Exercise:
Please restate each line of the data that follows word for word, skipping any image.

** Data for processing follows **

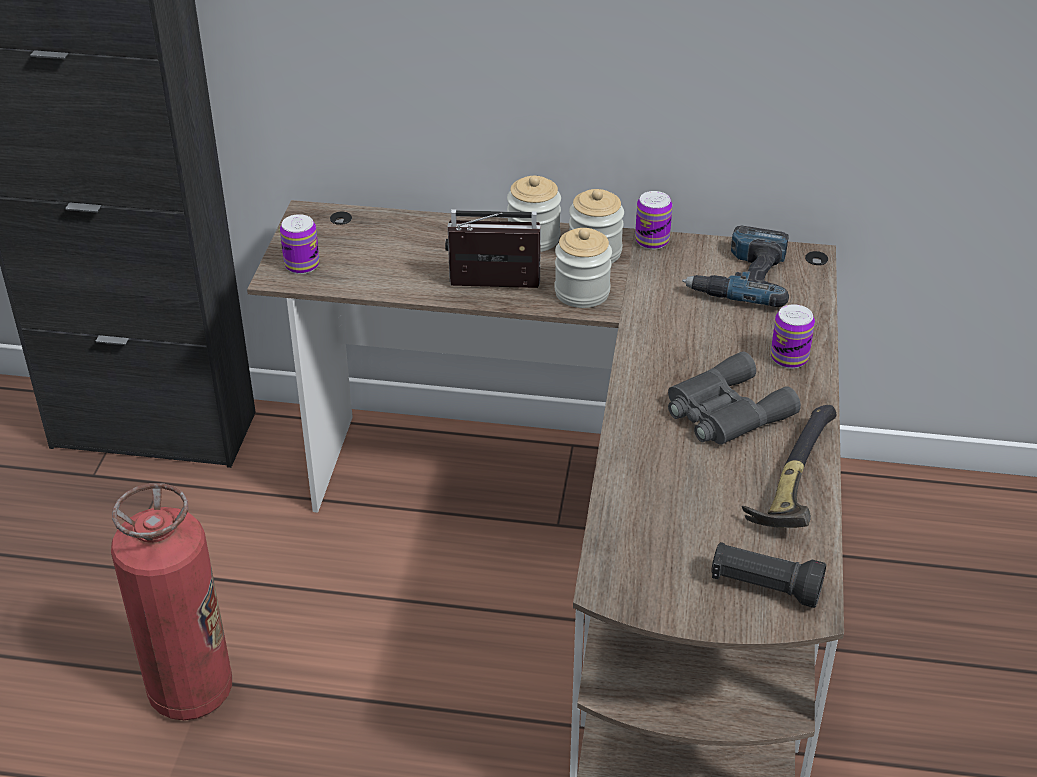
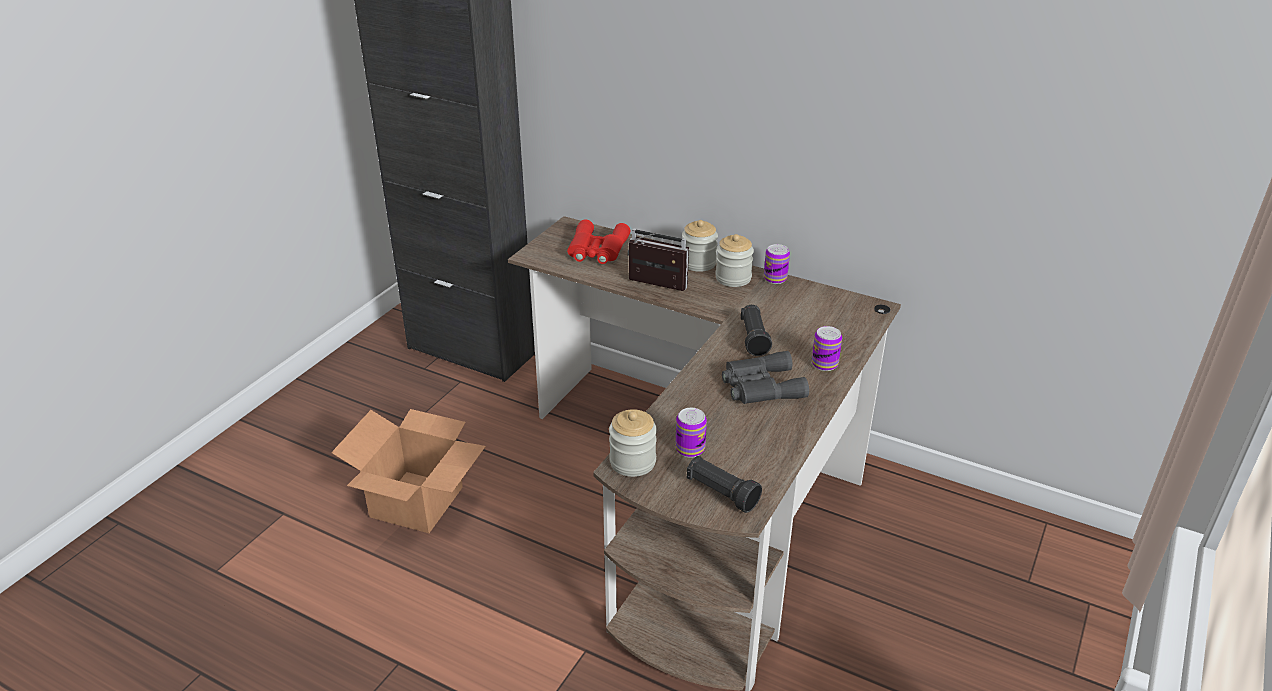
camera: 20 degrees right, 5 degrees down
fire extinguisher [111,483,232,720] -> cardboard box [331,409,486,533]
can [280,214,319,274] -> can moved to [675,408,707,458]
jar [555,228,612,308] -> jar moved to [609,409,657,477]
power drill [682,226,789,307] -> none
hammer [742,405,836,528] -> none
none -> red binoculars [567,219,630,264]
none -> black flashlight [741,305,772,356]

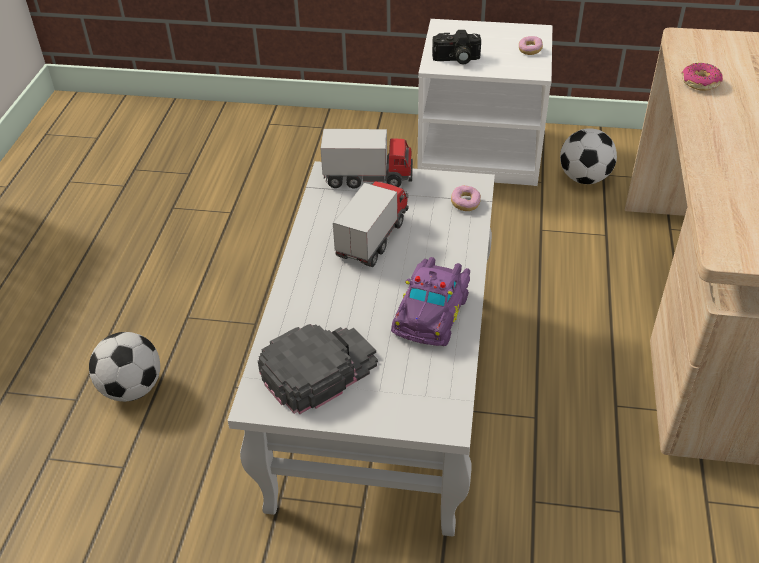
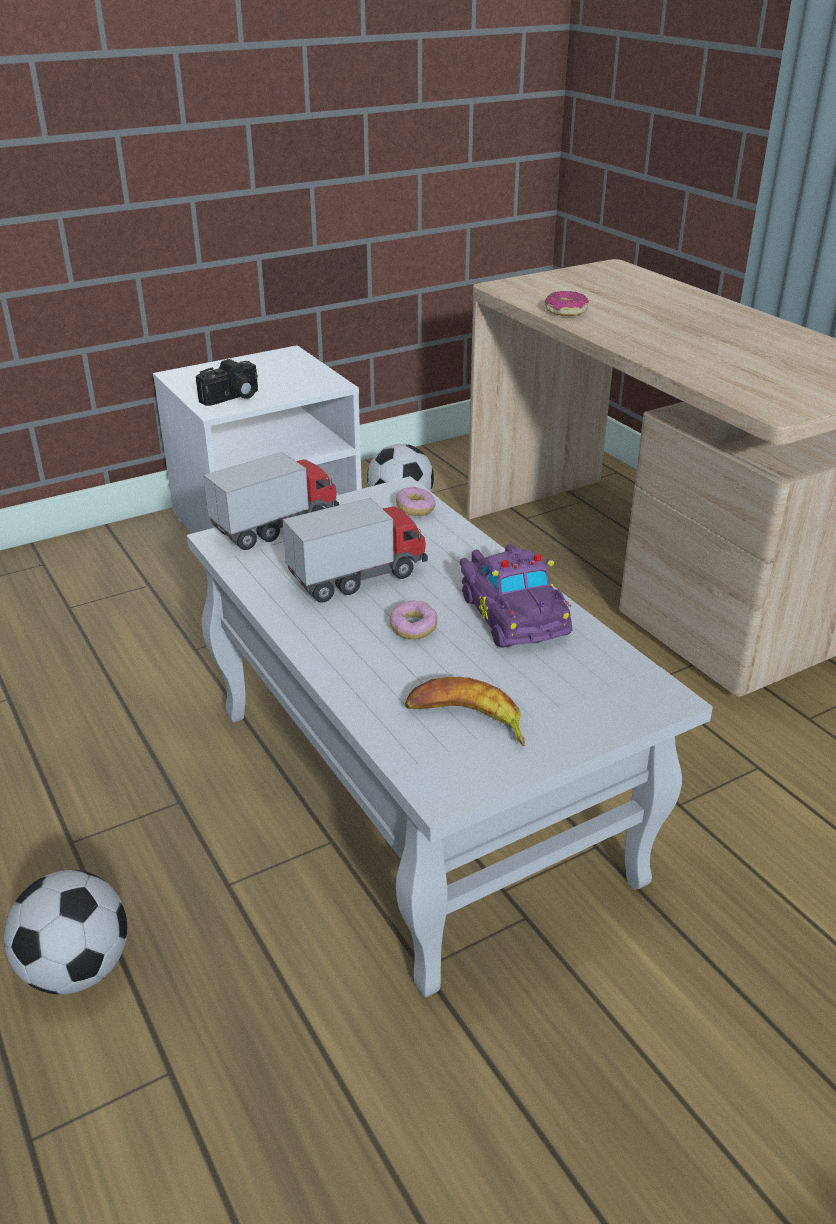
camera: 40 degrees left, 10 degrees down
black cap [258,324,378,414] -> banana [405,677,525,746]
toy truck [333,181,409,267] -> toy truck turned 75 degrees clockwise [282,498,428,603]
donut [519,36,543,55] -> donut moved to [390,600,437,640]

** End of Data for processing **

Task output:
camera: 20 degrees right, 5 degrees down
fire extinguisher [111,483,232,720] -> cardboard box [331,409,486,533]
can [280,214,319,274] -> can moved to [675,408,707,458]
jar [555,228,612,308] -> jar moved to [609,409,657,477]
power drill [682,226,789,307] -> none
hammer [742,405,836,528] -> none
none -> red binoculars [567,219,630,264]
none -> black flashlight [741,305,772,356]

camera: 40 degrees left, 10 degrees down
black cap [258,324,378,414] -> banana [405,677,525,746]
toy truck [333,181,409,267] -> toy truck turned 75 degrees clockwise [282,498,428,603]
donut [519,36,543,55] -> donut moved to [390,600,437,640]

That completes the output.